I've fight whith this green fuzz from about 6 months, and I have no idea what shoud I do with it  . I tried black outs, it seems to help, because the green colour of the algae desappears, and becomes almost transparent, but after about a week they start to grow very powerful again  .
The plants grow also well, but many leaves are suffocated because of this green sh... I started to keep NO3 level at 10 mg/l and PO4 at 1mg/l. 
I dose 10 ml Tetra Plantamin every other day for micros. (Unfortunatley I can't find any store in my town to buy Seachem products) 
I reduced my lights to 3X40 w NO fluorescent and the CO2 is about 4 b/s.I think it's enough because my fishes often are belovw the water surface. My tank is 344 L/ 75 G.
I woud apreciate any useful idea from you, experienced guys.


----------



## Simpte 27 (Jul 16, 2004)

Looks like hair algae and green spot algae. Increase your PO4 to start. Are you adding Co2? I would also increase that. Manually remove what you can while your filter is off. Do a large waterchange. Keep harassing the algae every few days.


----------



## aquamaniac (Apr 14, 2005)

Thank you for the fast answer. Yes I add CO2, about 4 b/s. I'll keep in mind the PO4 thing. What's your advice? Shoud I increase PO4 level to 1.5-2 mg/L ?

Best wishes, 
Aquamaniac


----------



## Simpte 27 (Jul 16, 2004)

It wouldn't hurt


----------



## JerseyScape (Nov 18, 2005)

You have a 75 gallon and you are only adding 4bps on the Co2. I have a 15 gallon and I am at 2bps. Anyway, we probably have different delivery methods so it does not matter but you might want to see where you stand on the Co2. Another good way to get rid of this stuff (I had it for two weeks) is to get yourself some shrimp. In my 15 gallon I have two OTTOS, 30+ cherry shrimp and 10+ bumblebee shrimp. The funny thing is that these little creatures literally FIGHT for algae.
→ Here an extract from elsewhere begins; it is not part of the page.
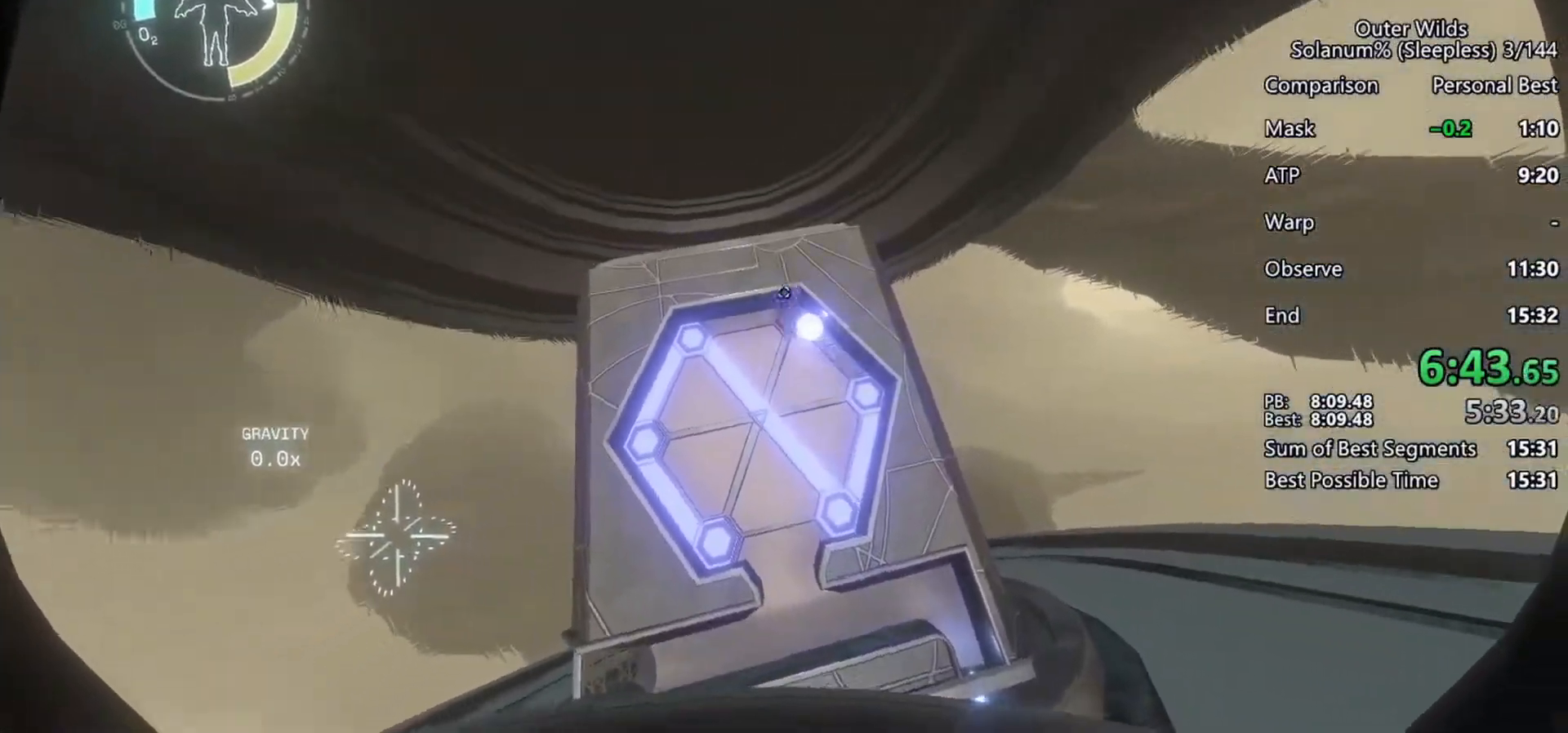
{"keys": [], "mouse": [], "events": []}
Good luck with trying to solve the problem, I know how frustrating it can be when everything is covered in algae.


----------



## JaySilverman (Jun 19, 2005)

lol I'm running 5 bps on my 25 gallon. External diffuser so everything gets absorbed. I have no idea why it takes so much to bring my Co2 to 30 ppm.


----------



## aquamaniac (Apr 14, 2005)

Ok, I'll try to bring up my CO2 level to the maximum limits, let see what happens. I have to watch my fishes too  
Unfortunately I have no KH2PO4, so I dose P2O5, it's a kind of organic chelated solution (18%). I don't know if it's good or not? [smilie=c: 
Somebody have any idea about this?

Best wishes, Aquamaniac


----------



## hoppycalif (Apr 7, 2005)

*CO2 Bubble rate*

Bubble rate is a very inaccurate way to measure the CO2 you are injecting. Bubble size is a function of the area of the tube the CO2 come into the counter from. I had a Milwaukee regulator, with built in bubble counter feeding an eheim diffuser, which also has a bubble counter. But the bubble sizes were very different. So, I had 1 1/2 bubbles per second from the regulator counter and around 4 per second from the diffuser counter. You need to measure KH and PH and get dissolved CO2 from that, knowing the result may well be wrong, but at least we all can relate to it. Also, if you use Plantbrain's CO2 mist method, you are providing two types of CO2 - dissolved in the water, and gaseous. Tell us more information!


----------